-- Data section --
------------

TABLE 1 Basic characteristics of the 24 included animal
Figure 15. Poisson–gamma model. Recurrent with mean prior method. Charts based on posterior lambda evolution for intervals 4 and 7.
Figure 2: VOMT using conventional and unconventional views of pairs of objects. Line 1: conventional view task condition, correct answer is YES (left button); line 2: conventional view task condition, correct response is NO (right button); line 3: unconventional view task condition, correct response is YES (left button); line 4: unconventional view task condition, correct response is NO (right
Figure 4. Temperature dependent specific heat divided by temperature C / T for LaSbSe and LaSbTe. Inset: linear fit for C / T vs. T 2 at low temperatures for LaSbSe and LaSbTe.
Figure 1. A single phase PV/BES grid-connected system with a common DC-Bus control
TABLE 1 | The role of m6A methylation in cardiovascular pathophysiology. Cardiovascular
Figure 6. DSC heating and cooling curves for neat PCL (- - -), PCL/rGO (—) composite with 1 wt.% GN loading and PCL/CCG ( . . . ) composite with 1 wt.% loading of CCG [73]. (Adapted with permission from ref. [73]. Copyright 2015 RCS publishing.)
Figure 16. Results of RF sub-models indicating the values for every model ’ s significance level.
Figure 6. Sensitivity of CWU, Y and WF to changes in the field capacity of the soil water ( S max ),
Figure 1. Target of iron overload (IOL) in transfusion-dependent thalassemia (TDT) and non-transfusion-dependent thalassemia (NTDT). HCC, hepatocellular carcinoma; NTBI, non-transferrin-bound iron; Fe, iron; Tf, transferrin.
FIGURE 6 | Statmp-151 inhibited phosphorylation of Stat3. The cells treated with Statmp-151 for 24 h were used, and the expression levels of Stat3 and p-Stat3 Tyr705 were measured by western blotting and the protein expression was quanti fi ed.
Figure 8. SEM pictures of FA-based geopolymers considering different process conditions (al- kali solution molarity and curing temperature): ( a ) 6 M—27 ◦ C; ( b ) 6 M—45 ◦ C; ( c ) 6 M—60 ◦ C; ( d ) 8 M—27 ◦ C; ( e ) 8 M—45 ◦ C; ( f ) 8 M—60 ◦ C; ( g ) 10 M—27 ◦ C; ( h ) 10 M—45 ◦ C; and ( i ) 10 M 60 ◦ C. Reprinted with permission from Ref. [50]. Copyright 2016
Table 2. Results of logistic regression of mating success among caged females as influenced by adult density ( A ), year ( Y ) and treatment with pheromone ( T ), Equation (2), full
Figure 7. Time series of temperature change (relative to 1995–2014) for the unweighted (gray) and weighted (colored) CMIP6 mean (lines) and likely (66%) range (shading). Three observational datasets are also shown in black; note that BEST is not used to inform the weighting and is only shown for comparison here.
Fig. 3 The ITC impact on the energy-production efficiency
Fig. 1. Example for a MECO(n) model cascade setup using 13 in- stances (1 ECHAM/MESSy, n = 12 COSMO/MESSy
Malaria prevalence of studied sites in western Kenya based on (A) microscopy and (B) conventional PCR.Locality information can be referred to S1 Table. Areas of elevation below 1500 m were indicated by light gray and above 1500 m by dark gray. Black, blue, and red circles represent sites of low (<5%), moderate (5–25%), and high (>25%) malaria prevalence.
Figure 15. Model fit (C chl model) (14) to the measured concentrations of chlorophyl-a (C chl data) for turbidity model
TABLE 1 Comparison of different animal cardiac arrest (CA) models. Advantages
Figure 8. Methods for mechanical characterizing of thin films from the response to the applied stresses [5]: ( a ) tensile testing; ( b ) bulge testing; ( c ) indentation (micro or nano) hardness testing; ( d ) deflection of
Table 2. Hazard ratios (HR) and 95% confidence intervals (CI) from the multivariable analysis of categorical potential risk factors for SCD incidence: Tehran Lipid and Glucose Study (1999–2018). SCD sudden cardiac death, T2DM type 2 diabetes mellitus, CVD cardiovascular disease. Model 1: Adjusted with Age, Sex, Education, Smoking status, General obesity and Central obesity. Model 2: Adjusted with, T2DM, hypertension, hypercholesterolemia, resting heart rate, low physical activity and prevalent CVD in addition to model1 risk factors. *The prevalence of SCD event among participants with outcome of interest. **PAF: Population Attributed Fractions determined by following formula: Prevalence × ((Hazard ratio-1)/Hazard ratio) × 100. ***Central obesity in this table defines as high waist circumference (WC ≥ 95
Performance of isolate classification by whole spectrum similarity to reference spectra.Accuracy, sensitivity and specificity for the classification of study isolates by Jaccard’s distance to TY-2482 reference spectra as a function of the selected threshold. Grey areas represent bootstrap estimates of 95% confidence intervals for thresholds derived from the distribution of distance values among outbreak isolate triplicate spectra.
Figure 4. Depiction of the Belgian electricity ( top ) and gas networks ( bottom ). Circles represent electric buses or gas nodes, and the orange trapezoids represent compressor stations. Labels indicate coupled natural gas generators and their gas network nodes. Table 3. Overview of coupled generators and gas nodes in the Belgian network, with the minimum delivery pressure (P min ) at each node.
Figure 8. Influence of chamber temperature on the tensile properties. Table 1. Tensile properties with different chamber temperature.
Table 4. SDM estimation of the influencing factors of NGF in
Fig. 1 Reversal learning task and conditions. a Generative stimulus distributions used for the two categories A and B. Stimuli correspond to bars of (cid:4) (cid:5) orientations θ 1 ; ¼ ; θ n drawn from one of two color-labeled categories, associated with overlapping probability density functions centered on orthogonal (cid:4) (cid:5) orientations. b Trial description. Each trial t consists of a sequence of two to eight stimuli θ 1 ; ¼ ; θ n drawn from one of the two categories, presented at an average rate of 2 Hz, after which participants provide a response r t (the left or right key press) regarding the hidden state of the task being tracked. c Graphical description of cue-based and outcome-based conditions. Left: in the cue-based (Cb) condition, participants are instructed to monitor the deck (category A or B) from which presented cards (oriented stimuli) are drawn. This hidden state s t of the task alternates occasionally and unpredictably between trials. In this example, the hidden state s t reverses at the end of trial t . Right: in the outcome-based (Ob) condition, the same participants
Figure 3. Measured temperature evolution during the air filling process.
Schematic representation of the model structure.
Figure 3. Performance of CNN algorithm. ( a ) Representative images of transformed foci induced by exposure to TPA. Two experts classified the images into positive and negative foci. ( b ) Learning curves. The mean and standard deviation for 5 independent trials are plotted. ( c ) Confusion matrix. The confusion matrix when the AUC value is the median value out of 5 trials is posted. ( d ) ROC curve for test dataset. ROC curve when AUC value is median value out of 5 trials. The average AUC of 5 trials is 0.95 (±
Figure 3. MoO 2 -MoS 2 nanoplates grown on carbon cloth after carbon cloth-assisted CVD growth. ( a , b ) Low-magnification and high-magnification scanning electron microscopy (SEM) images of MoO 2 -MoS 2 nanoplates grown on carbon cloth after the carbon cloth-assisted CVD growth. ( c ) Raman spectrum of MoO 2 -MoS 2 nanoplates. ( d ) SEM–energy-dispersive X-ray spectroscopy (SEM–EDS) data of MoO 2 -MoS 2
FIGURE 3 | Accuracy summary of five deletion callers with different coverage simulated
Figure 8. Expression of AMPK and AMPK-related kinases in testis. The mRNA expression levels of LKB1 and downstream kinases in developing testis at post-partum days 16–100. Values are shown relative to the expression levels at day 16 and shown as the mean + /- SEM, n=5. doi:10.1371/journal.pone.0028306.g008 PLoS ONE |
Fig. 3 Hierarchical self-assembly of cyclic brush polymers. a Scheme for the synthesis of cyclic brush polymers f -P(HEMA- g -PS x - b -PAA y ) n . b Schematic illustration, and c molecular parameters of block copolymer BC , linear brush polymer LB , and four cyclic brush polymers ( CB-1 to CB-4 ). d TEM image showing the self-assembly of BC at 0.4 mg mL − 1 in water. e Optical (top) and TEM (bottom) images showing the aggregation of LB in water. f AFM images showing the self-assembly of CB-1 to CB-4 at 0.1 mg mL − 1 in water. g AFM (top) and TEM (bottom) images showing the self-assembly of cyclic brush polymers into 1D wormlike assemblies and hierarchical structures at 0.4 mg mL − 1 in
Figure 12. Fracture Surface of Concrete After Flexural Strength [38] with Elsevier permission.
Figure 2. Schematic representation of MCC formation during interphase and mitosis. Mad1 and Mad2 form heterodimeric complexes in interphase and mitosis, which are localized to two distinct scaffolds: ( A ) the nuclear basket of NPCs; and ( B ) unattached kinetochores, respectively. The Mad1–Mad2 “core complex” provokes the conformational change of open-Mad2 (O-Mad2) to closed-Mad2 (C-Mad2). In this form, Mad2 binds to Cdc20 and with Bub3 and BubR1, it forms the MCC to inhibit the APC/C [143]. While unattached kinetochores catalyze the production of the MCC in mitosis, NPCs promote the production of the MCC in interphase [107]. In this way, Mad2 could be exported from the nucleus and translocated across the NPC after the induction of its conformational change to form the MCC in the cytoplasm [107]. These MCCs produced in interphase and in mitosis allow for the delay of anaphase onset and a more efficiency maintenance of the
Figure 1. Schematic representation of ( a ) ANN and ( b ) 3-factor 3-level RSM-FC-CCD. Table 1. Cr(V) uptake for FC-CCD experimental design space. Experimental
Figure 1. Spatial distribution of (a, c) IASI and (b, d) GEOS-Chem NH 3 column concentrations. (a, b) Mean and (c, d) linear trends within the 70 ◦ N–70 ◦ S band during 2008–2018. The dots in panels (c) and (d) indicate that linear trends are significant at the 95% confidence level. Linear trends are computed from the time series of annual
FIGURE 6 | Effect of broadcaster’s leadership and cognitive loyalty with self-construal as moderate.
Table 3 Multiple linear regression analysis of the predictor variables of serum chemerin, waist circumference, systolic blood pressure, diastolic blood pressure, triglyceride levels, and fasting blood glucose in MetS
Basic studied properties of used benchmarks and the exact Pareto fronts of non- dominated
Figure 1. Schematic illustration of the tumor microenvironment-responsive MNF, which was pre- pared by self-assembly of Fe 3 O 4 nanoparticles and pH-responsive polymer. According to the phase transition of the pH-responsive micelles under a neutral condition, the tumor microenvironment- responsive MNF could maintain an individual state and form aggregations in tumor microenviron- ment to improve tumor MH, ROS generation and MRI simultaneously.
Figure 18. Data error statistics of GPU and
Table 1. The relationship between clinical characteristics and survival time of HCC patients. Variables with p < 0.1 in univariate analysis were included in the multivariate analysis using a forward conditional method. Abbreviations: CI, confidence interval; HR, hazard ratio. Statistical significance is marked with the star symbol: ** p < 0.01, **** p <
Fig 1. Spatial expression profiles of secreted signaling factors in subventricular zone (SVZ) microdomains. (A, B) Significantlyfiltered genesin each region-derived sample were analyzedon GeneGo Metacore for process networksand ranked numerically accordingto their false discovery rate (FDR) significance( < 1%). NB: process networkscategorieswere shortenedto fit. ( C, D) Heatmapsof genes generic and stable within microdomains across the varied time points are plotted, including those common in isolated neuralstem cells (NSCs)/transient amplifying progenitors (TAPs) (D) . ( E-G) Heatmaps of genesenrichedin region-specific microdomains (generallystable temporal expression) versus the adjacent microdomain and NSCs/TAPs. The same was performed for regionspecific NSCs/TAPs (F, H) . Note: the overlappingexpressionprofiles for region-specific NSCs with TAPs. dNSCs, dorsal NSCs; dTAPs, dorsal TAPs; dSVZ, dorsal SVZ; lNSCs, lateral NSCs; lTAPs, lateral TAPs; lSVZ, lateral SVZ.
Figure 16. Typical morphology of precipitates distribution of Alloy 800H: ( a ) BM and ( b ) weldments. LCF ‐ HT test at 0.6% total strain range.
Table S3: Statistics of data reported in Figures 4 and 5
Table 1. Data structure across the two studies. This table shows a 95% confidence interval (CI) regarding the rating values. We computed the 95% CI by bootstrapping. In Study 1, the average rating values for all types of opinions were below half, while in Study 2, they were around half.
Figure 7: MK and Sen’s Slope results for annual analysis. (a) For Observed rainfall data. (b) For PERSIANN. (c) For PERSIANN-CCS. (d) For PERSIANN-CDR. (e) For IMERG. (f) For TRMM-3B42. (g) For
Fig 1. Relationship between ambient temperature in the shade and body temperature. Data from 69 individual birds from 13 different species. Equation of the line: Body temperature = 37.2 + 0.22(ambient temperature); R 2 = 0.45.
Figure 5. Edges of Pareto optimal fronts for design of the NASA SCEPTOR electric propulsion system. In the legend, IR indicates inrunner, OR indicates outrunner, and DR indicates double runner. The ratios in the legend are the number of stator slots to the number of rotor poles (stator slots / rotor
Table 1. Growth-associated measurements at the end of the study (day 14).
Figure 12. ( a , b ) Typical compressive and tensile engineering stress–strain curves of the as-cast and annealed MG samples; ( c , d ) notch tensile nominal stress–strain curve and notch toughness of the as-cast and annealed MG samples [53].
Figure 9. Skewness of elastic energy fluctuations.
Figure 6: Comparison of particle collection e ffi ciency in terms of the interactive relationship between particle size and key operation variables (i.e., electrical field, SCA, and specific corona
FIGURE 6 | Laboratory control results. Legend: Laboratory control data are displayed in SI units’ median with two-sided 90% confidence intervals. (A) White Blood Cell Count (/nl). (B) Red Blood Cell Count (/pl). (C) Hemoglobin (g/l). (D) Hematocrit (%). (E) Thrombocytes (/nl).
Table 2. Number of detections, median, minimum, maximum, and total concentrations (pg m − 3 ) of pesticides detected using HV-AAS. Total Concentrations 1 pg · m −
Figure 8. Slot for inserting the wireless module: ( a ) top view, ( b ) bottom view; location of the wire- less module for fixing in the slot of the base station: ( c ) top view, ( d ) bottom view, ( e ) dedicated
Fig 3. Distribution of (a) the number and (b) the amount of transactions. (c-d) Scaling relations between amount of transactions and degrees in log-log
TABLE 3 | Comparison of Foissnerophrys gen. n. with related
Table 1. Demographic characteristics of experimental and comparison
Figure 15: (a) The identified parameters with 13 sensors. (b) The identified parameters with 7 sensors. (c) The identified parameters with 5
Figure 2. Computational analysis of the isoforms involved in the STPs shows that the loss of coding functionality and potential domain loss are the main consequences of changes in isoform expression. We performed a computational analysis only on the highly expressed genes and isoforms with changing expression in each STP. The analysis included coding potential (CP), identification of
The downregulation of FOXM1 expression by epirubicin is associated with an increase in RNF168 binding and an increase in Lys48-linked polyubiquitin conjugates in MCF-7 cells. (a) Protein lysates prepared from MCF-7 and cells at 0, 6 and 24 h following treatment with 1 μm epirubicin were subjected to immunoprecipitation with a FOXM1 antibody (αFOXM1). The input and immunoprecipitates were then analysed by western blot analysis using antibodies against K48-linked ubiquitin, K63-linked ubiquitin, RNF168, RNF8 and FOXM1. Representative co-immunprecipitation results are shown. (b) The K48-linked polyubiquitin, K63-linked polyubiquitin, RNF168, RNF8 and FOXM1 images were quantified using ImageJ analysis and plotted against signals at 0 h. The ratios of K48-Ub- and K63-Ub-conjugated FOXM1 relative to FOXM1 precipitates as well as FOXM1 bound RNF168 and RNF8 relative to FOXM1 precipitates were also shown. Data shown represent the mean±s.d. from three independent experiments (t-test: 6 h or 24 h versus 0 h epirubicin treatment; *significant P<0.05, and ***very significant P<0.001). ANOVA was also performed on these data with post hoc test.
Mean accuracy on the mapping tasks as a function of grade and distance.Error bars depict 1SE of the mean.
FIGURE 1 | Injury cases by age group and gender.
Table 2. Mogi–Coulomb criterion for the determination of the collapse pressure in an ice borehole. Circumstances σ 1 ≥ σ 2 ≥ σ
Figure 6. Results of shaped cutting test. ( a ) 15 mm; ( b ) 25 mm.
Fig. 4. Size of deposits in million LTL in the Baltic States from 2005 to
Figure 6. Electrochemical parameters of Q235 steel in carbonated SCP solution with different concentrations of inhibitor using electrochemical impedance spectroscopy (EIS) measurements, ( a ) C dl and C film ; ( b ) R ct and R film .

------------

-- What is required --
How many lines in the records above contain the word "field"? Give only the number.

-- Expected output --
2